Retail sales of automobiles dropped by around 10 per cent in January to 1,592,636 units (two-wheeler, three-wheeler, passenger vehicles or PVs, commercial vehicles or CVs, and tractors) from 1,763,011 units a year ago.
This came just a month after retail sales grew for the first time this financial year in December, which dealers said was a one-off.
The reasons for the drop in January, dealers said, were shortage of semiconductors, price hikes, fading demand, among others.
Retail sales of PVs fell by around 4.5 per cent year-on-year (YoY) to 281,666 units in January, from 294,817 units a year ago.
Two-wheeler sales declined 8.78 per cent to 1,163,322 units, compared with 1,275,308 units the previous year.
Meanwhile, CV sales declined 24.99 per cent to 55,835 units, as against 74,439 units a year ago.
Similarly, three-wheeler sales fell 51.31 per cent to 31,059 units, from 63,785 units a year ago.
Vinkesh Gulati, president of the Federation of Automobile Dealers Associations (FADA), said: “The auto industry misjudged the demand post lockdown.
“The industry’s underestimation of post-Covid rebound, along with chipmakers prioritising higher-volume and more lucrative consumer electronics market, has created a vacuum for semiconductors.
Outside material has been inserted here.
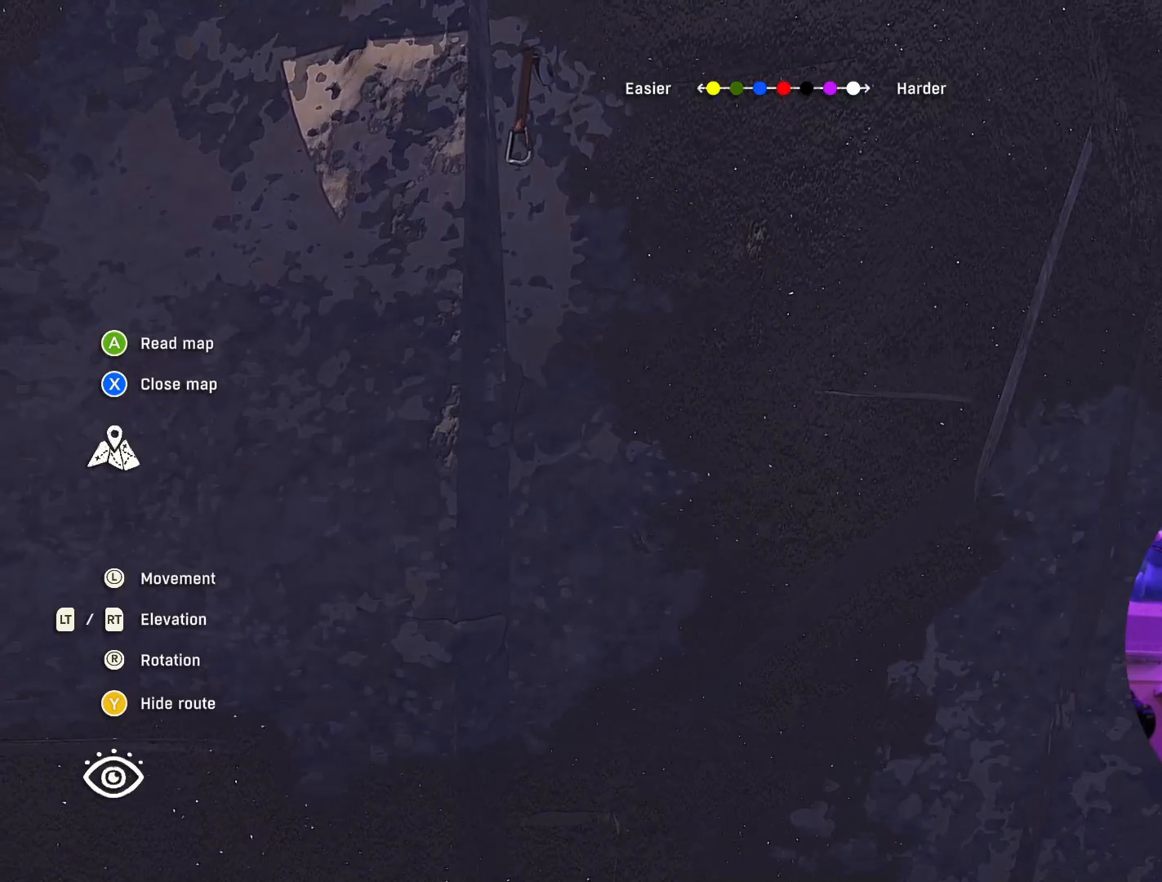
{"buttons": [], "left_stick": "center", "right_stick": "center", "events": []}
“This has resulted in shortage in supply for all categories of vehicles, especially PVs, even though enquiry levels and bookings remained high.
“New launches and SUVs continued to see high traction and helped in restricting the overall PV registrations fall by a bigger margin,” said Gulati.
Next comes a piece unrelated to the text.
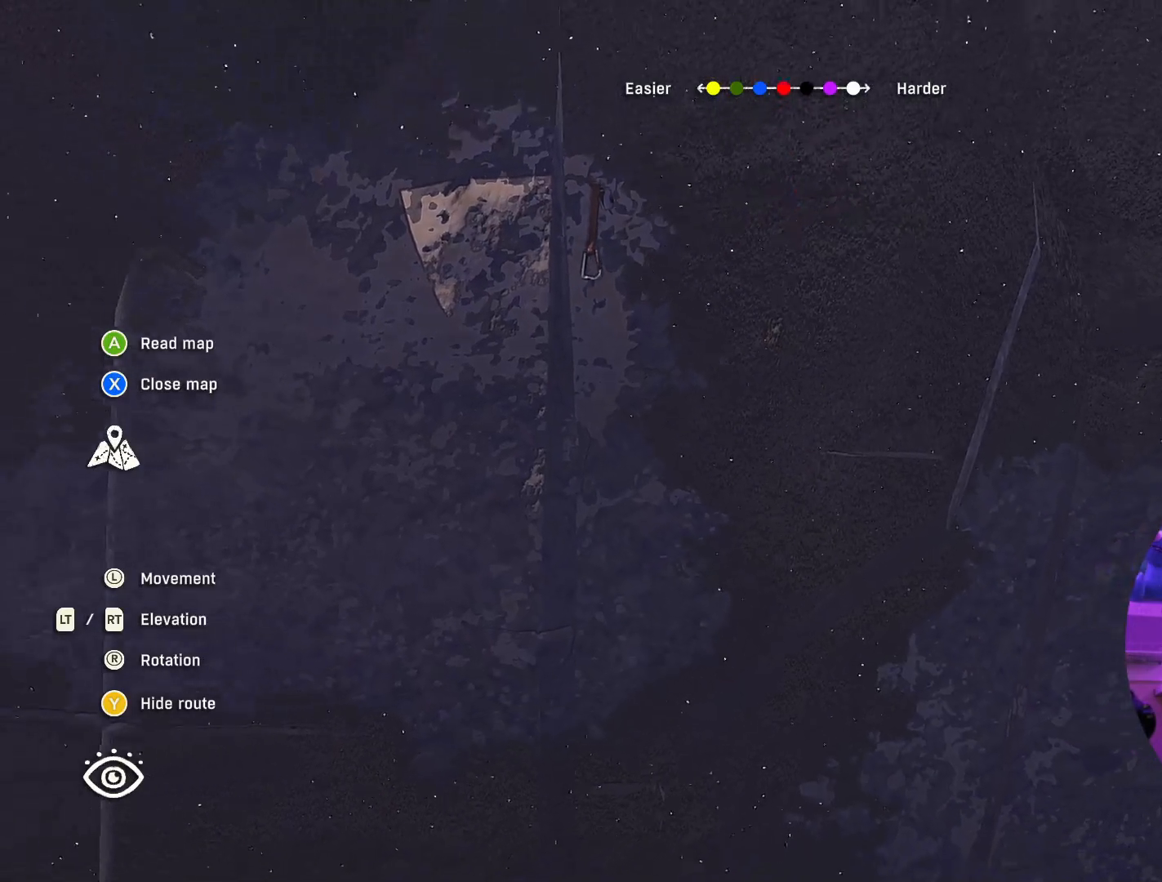
{"buttons": [], "left_stick": "center", "right_stick": "center", "events": []}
He said, the recent price hike announced by OEMs also added to woes, as two-wheelers have become more expensive.
CV registrations were hit as vehicle financing has not returned to normal and the high cost of BS-VI vehicles.
Last year, the auto industry was transitioning from BS-IV to BS-VI vehicles, and there were huge discounts on offer that led to higher sales and registrations.
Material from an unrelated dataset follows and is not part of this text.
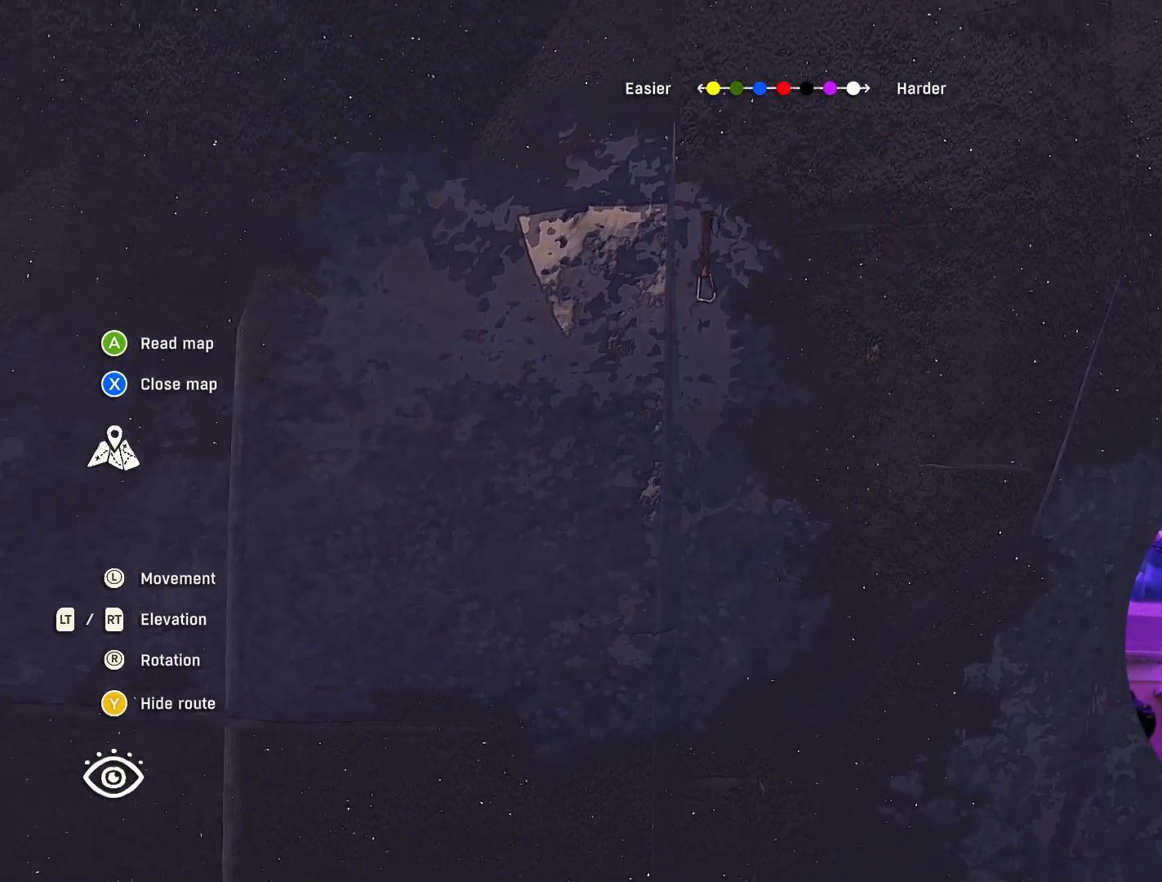
{"buttons": [], "left_stick": "center", "right_stick": "center", "events": []}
With a high base, continued shortage of semiconductors, and gradual opening of academic institutions, FADA remains guarded on projections for auto registrations in Q4, Gulati said.
According to FADA, average inventory for PVs ranges from 10-15 days, while for two-Wheeler it is 30-35 days.
The Budget stressed on Atmanirbhar Bharat, and it finally brought a smile to the auto industry as its age-old demand of bringing in a vehicle scrappage policy (voluntary) saw light of day.
This and the announcements on inducting more buses for public transport, increased infrastructure spending, and building national highways will play a pivotal role in reviving the CV segment, Gulati said.